Il peccato è un debito da estinguere

Non basta il senso di "colpa": nel libro contabile di Dio chi sbaglia deve pagare cara l’espiazione

Il peccato è un debito da estinguere

La parola «peccato» viene usata comunemente con un ventaglio di significati che rimandano a un denominatore comune: l'infrazione della regola. Si commette qualcosa che non si doveva fare; oppure si pensa qualcosa che non si doveva pensare. Chi sa di aver peccato, chi è stato sanzionato perché doveva evitare una determinata azione, sviluppa dentro di sé quel sentimento che si chiama «colpa». Quando si prova un sentimento di colpa significa che si è generata in noi - e sta lavorando in noi - la coscienza morale. Per esempio, se rubo e so che questa azione è sbagliata, mi sentirò in colpa e sono cosciente che, se il mio furto verrà scoperto, dovrò pagare il prezzo del peccato commesso.
Questo, in breve, è il percorso intorno al quale si consolida la struttura sociale di una comunità con le proprie regole di convivenza. Il controllo delle trasgressioni può disporre dei mezzi più efficaci, ma se non c'è nel singolo la coscienza morale che comprenda l'errore, nessun sistema repressivo potrà portare al rispetto delle regole di convivenza.
Dunque, da quando il genere umano si è organizzato nella vita comune - spontaneamente, per convenienza - il peccato, l'errore, la trasgressione sono principi costitutivi e fondanti della comunità. Si percepisce facilmente che di quei concetti e di altri ancora che indicano la deviazione da norme stabilite, il peccato rimanda in modo più o meno immediato alla sfera religiosa. La parola «peccato» ha una storia, e la sua storia all'interno del mondo giudaico-cristiano ci viene spiegata attraverso un'analisi dei testi biblici da un professore di teologia cattolica all'Università di Notre Dame, nell'Indiana: Gary A. Anderson. Il suo libro, Il peccato (edizioni liberilibri, pagg. 372, euro 19) non tocca le questioni appena accennate sull'origine di quel senso di colpa alla base della coscienza morale e, quindi, della costruzione della convivenza civile. L'autore circoscrive il problema del significato del peccato, delle sue origini, delle cause e conseguenti forme di espiazione all'esegesi biblica, che viene affrontata con puntigliosa erudizione.

ESERCIZI DA SVOLGERE:
1. Secondo il brano sul peccato, in quale università insegna teologia cattolica Gary A. Anderson?
2. Si prosegua il brano sul peccato oltre la sua ultima frase.
I record non hanno alcuna relazione con il brano sul peccato.

ESTRATTI DI DATI:
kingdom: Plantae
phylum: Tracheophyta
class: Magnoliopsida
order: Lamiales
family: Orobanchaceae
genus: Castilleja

SOLUZIONI DEGLI ESERCIZI:
1. All'Università di Notre Dame, nell'Indiana.

2.
Anderson non esita a sottolineare una profonda differenza dal modo in cui noi siamo soliti affrontare il rapporto tra peccato, senso di colpa e coscienza morale: egli afferma infatti che «nelle sezioni più antiche della Bibbia... la nozione di “peccato” possiede una certa “oggettività”. Il peccato non è una mera coscienza di colpa; implica che un “qualcosa” si realizzi in un luogo e s'imponga al peccatore».
Il suo libro espone la seguente tesi fondamentale: c'è uno slittamento di senso del concetto di peccato dai testi più antichi della Bibbia ebraica a quelli del Nuovo Testamento, così come in tutta la letteratura rabbinica e nella cristianità aramaica. All'origine, il peccato è concepito come un peso che ogni individuo deve portare sulle proprie spalle; oppure viene usata un'altra metafora, quella della «macchia» indelebile sulle mani del peccatore. Questo significato incomincia a modificarsi a partire dal Secondo Tempio e via via fino al II secolo a.C. per assumere definitivamente quello di «debito». La macchia rimarrà, ma il peso, nel libro contabile di Dio, nel registro celeste in cui vengono trascritte le azioni buone e cattive degli uomini, diventerà un «debito».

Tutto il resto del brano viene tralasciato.